Legal AI startup Harvey has raised $200 million in new funding, co-led by returning investors GIC and Sequoia, pushing the company's valuation to $11 billion. The round, announced March 25, 2026, also includes participation from Andreessen Horowitz, Coatue, Conviction Partners, Elad Gil, Evantic, and Kleiner Perkins.
The financing closed just months after Harvey raised funds at an $8 billion valuation in December 2025 - a velocity of capital accumulation that reflects both investor confidence and genuine enterprise traction in legal AI.
Revenue Growth and Market Traction
Harvey's financial metrics tell the clearest story of its momentum.
| Metric | Value |
|---|---|
| Current valuation | $11 billion |
| Latest round | $200 million |
| Annual recurring revenue (January 2026) | $190 million |
| Previous ARR milestone (August 2025) | $100 million |
| Previous valuation (December 2025) | $8 billion |
| AmLaw 100 coverage | Majority of firms |
| In-house legal teams | 500+ |
| Asset management firms | 50+ |
| Countries served | 60 |
The company hit $190 million in annual recurring revenue in January, nearly doubling from the $100 million figure it announced in August 2025. That growth rate - roughly 90% in five months - places Harvey among the fastest-scaling enterprise SaaS companies in recent history.
What Harvey Does
Harvey deploys AI agents that handle core legal workflows - contract review, due diligence, litigation research, and regulatory compliance analysis.
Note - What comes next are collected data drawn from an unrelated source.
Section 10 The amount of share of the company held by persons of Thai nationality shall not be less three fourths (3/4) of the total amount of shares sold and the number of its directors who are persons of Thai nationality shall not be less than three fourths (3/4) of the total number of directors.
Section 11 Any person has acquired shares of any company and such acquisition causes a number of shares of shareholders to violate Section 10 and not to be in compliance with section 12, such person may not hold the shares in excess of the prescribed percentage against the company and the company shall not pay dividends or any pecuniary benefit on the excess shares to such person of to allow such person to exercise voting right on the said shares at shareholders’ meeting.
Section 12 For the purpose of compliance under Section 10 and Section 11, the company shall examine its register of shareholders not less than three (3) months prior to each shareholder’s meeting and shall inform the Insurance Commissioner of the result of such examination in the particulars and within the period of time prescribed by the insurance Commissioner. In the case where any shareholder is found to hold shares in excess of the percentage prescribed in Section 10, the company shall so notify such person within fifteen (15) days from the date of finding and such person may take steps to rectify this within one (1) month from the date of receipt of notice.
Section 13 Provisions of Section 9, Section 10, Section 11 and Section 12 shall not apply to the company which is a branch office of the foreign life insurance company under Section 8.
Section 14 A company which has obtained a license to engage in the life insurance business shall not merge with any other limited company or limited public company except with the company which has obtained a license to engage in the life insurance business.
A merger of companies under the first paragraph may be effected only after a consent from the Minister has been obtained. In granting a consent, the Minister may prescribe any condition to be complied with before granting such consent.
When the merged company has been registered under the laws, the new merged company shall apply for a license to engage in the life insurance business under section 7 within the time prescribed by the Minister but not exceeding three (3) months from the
Rather than building generic AI and hoping law firms adopt it, Harvey has invested heavily in legal-specific training data and domain expertise.
The platform's agents can:
- Draft and review contracts with jurisdiction-specific accuracy
- Conduct due diligence across thousands of documents in hours rather than weeks
- Research case law and regulations using natural language queries
- Generate legal memoranda with proper citations and analysis
- Support M&A transactions by analyzing deal documents at scale
The $11 Billion Club
Harvey becomes the latest AI startup to cross the $10 billion valuation mark, joining a select group that includes OpenAI, Anthropic, Perplexity, and Bret Taylor's Sierra. The investment will be used to expand the agents customers run on Harvey and grow the embedded legal engineering teams supporting them globally.
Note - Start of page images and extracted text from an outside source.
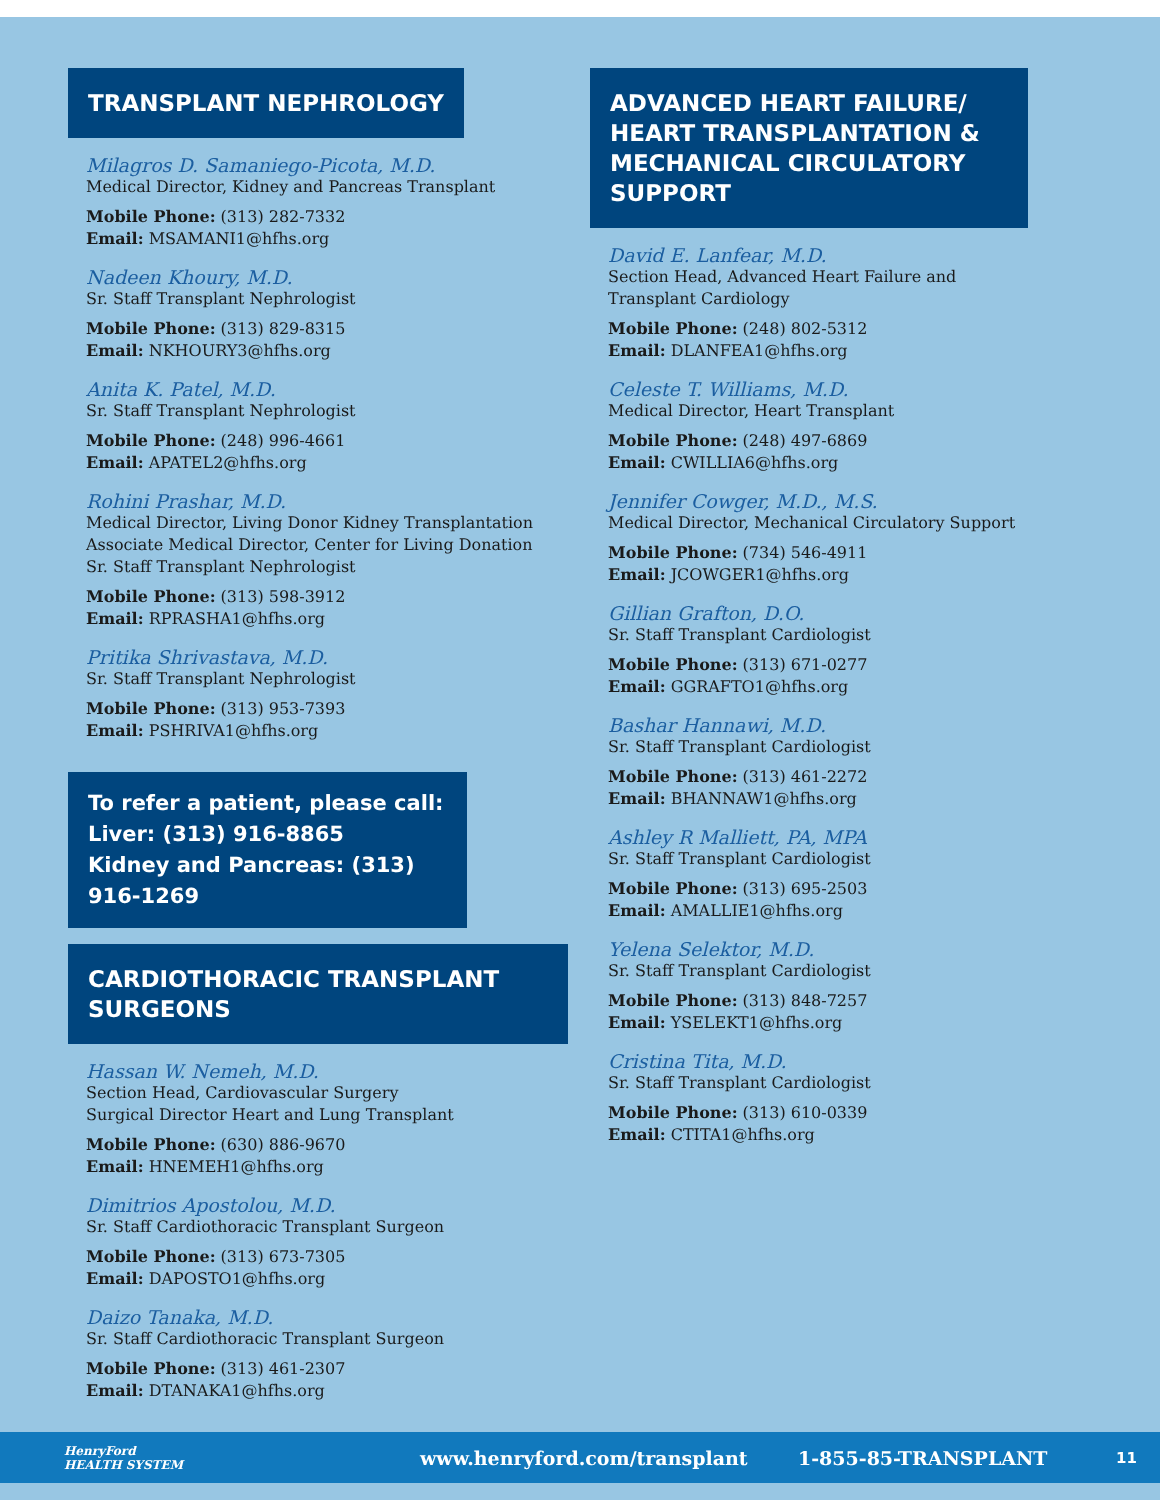TRANSPLANT NEPHROLOGY
Milagros D. Samaniego-Picota, M.D.
Medical Director, Kidney and Pancreas Transplant
Mobile Phone: (313) 282-7332
Email: MSAMANI1@hfhs.org
Nadeen Khoury, M.D.
Sr. Staff Transplant Nephrologist
Mobile Phone: (313) 829-8315
Email: NKHOURY3@hfhs.org
Anita K. Patel, M.D.
Sr. Staff Transplant Nephrologist
Mobile Phone: (248) 996-4661
Email: APATEL2@hfhs.org
Rohini Prashar, M.D.
Medical Director, Living Donor Kidney Transplantation
Associate Medical Director, Center for Living Donation
Sr. Staff Transplant Nephrologist
Mobile Phone: (313) 598-3912
Email: RPRASHA1@hfhs.org
Pritika Shrivastava, M.D.
Sr. Staff Transplant Nephrologist
Mobile Phone: (313) 953-7393
Email: PSHRIVA1@hfhs.org
To refer a patient, please call:
Liver: (313) 916-8865
Kidney and Pancreas: (313) 916-1269
CARDIOTHORACIC TRANSPLANT SURGEONS
Hassan W. Nemeh, M.D.
Section Head, Cardiovascular Surgery
Surgical Director Heart and Lung Transplant
Mobile Phone: (630) 886-9670
Email: HNEMEH1@hfhs.org
Dimitrios Apostolou, M.D.
Sr. Staff Cardiothoracic Transplant Surgeon
Mobile Phone: (313) 673-7305
Email: DAPOSTO1@hfhs.org
Daizo Tanaka, M.D.
Sr. Staff Cardiothoracic Transplant Surgeon
Mobile Phone: (313) 461-2307
Email: DTANAKA1@hfhs.org
ADVANCED HEART FAILURE/
HEART TRANSPLANTATION &
MECHANICAL CIRCULATORY SUPPORT
David E. Lanfear, M.D.
Section Head, Advanced Heart Failure and
Transplant Cardiology
Mobile Phone: (248) 802-5312
Email: DLANFEA1@hfhs.org
Celeste T. Williams, M.D.
Medical Director, Heart Transplant
Mobile Phone: (248) 497-6869
Email: CWILLIA6@hfhs.org
Jennifer Cowger, M.D., M.S.
Medical Director, Mechanical Circulatory Support
Mobile Phone: (734) 546-4911
Email: JCOWGER1@hfhs.org
Gillian Grafton, D.O.
Sr. Staff Transplant Cardiologist
Mobile Phone: (313) 671-0277
Email: GGRAFTO1@hfhs.org
Bashar Hannawi, M.D.
Sr. Staff Transplant Cardiologist
Mobile Phone: (313) 461-2272
Email: BHANNAW1@hfhs.org
Ashley R Malliett, PA, MPA
Sr. Staff Transplant Cardiologist
Mobile Phone: (313) 695-2503
Email: AMALLIE1@hfhs.org
Yelena Selektor, M.D.
Sr. Staff Transplant Cardiologist
Mobile Phone: (313) 848-7257
Email: YSELEKT1@hfhs.org
Cristina Tita, M.D.
Sr. Staff Transplant Cardiologist
Mobile Phone: (313) 610-0339
Email: CTITA1@hfhs.org
HenryFord
HEALTH SYSTEM
www.henryford.com/transplant 1-855-85-TRANSPLANT
11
The legal AI market has attracted significant venture capital attention as law firms - traditionally slow to adopt technology - have moved aggressively to integrate AI into their operations. The global legal AI market is projected to grow from $2.1 billion in 2025 to over $12 billion by 2030.
Competitive Landscape
Harvey operates in an increasingly crowded but rapidly expanding market:
- Thomson Reuters - integrating AI across Westlaw and Practical Law
- LexisNexis - Lexis+ AI platform for legal research
- Casetext (acquired by Thomson Reuters) - CoCounsel AI legal assistant
- Luminance - AI contract intelligence platform
- Ironclad - AI-powered contract lifecycle management
Harvey's advantage lies in its depth of integration with law firm workflows and its enterprise-grade deployment model, which allows firms to run agents on their own data without exposing sensitive client information.
Implications for Virtual Assistant and Business Services
Harvey's rise illustrates a broader pattern: AI agents are penetrating professional services that were previously considered too specialized for automation. For legal virtual assistant providers, this creates both opportunity and urgency.
Legal support, paralegal assistance, and compliance monitoring are all functions that virtual assistants frequently handle for small and mid-sized law firms. The availability of sophisticated legal AI tools means VAs working in legal services need to upskill on these platforms - or risk being displaced by firms that adopt them directly.
At the same time, the complexity of deploying and managing these AI tools creates demand for human oversight and coordination. virtual assistant support who can serve as the bridge between AI-generated legal analysis and attorney review are positioning themselves for premium rates in a growing market. See the full range of legal VA task capabilities that law firms are outsourcing.
What Comes Next
With $190 million ARR and a $11 billion valuation, Harvey is likely on a path toward an IPO within the next 18-24 months. The company's expansion into asset management and in-house legal teams - beyond its initial law firm focus - suggests a platform ambition that extends well beyond the legal vertical.
For the broader AI agent ecosystem, Harvey's trajectory validates a key thesis: vertical-specific AI agents that deeply understand domain workflows can command premium valuations and rapid adoption rates that horizontal AI tools struggle to match.